Helen Mirren’s character Ida is probably the most likeable character in the film, she is headstrong and fearless but I did find it hard to believe at times that she would go up against someone as dangerous as Pinkie, her character wants revenge for the murder of her lover, then again her character is a comment on feminism and female empowerment and its definitely nice to see a woman emerge as the hero of the piece. Admittedly, the scene in which Ida’s lover Hale (played by Sean Harris) is murdered is incredibly intense, I think what makes it all the more brutal and frightening is the fact it is committed in broad daylight, beneath the pier, with that there’s the contrast of viewing Brighton as a nice family day out by the seaside while there’s the dark stir of the underworld going on unknowingly, the scene happens close to the beginning of the film, with its build up and slow pace it most definitely sets the uncomfortable, dark tone for the rest of the film.

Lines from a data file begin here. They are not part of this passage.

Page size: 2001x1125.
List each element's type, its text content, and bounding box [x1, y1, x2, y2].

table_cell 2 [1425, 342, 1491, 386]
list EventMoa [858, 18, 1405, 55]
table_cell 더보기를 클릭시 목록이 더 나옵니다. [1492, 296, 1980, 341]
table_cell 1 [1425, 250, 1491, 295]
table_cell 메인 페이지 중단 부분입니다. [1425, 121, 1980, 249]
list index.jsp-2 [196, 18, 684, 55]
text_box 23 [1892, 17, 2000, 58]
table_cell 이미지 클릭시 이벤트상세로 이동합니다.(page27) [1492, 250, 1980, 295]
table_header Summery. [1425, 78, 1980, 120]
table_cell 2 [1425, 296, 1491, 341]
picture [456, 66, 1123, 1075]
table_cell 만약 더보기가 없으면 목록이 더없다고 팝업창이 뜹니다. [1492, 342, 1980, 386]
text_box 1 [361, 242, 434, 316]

I really enjoyed this update of “Brighton Rock”, I liked how they had modernised the story and added in the mods and rockers as part of the setting, giving an interesting spin on the original. I have never actually been to Brighton but I think through the cinematography the town itself was portrayed beautifully and I would definitely want to visit. The film consisted of strong performance especially from Sam Riley and Helen Mirren and I enjoyed the various cameos from some terrific British actors e.g. John Hurt, Andy Serkis and Steve Evets. Overall, the film gripped me from start to finish and the sinister portrayal of Pinkie will remain with me for a long time.